TEXTO DE LECTURA:

*****

Abuso y agresión

En el desarrollo de esta pandemia, de sus rebrotes y efectos lesivos, lo que vemos, por una parte, es la manifestación del abuso. Es un “algo” maltratador de la convivencia que causa indignación. Abusar de algo o de alguien es una de esas conductas deshonestas con la que chocamos a diario, que se extiende y se consolida como irritante cultura del abuso. No es el sempiterno abuso de autoridad, por siempre reprochable, sino de personas y grupos que insisten en vivir abusando de los demás.

Ejemplo de ese abuso es el aumento desproporcionado día a día, sin parar, de alimentos y medicinas, como para matar de hambre o de cualquier enfermedad a hombres y mujeres que hoy están sin ingresos y estancados. ¿Es que no hay forma de vigilar y castigar a la empresa privada, grande, pequeña o “bachaquera” de sus ansias especulativas, o interpelar a la sociedad misma cuando se hace indiferente a la solidaridad humana frente al necesitado? A fuerza de abuso, a todo le sacan provecho injusto.

*****

DATOS PROPORCIONADOS:
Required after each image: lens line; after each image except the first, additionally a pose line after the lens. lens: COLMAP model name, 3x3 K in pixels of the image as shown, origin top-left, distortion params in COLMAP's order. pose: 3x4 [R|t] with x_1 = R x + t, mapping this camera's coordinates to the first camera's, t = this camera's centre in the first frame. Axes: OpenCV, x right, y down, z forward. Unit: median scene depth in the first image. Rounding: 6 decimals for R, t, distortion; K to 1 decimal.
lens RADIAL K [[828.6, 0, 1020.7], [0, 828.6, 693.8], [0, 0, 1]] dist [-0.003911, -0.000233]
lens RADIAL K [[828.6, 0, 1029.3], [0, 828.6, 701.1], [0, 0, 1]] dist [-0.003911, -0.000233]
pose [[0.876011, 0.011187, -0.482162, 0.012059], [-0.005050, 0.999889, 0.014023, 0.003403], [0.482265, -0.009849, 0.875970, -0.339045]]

*****

EJERCICIOS:
[1] Copia el fragmento del texto sobre el abuso que empieza en "Ejemplo de ese" y termina después de "sacan provecho injusto.", pero cambia "alimentos" por "víveres".
[2] Según el texto sobre el abuso, ¿a qué abuso se le llama "sempiterno"?
[3] Prosigue el texto sobre el abuso a partir del punto en que termina.
El listado es un material aparte, independiente del texto.

RESPUESTAS:
[1]
Ejemplo de ese abuso es el aumento desproporcionado día a día, sin parar, de víveres y medicinas, como para matar de hambre o de cualquier enfermedad a hombres y mujeres que hoy están sin ingresos y estancados. ¿Es que no hay forma de vigilar y castigar a la empresa privada, grande, pequeña o “bachaquera” de sus ansias especulativas, o interpelar a la sociedad misma cuando se hace indiferente a la solidaridad humana frente al necesitado? A fuerza de abuso, a todo le sacan provecho injusto.

[2] Al abuso de autoridad.

[3]
Al mismo tiempo vemos con indignación el bloqueo, comercial y financiero, del Gobierno de EEUU a nuestro país, así como sus sanciones unilaterales al estilo de un “Oeste salvaje”, denigrante e irracional, como aquel cartel histórico que decía: “Se busca vivo o muerto”, ahora con recompensas de 15, 10 y 5 millones de dólares, sin que la comunidad internacional y sus organismos rompan ese silencio de complicidad, de omisión perturbadora de la convivencia y negación del derecho de gentes o de la “communitas orbis”, o sociedad de Estados soberanos en el pensamiento de Francisco de Vitoria, hoy convertido en derecho internacional pateado. En fin, son sanciones a la manera de hacerse su “justicia”, por su propia mano, como rastreando y confrontando la “marca de Caín”, tal como acostumbran los imperialistas de EEUU o del Reino Unido.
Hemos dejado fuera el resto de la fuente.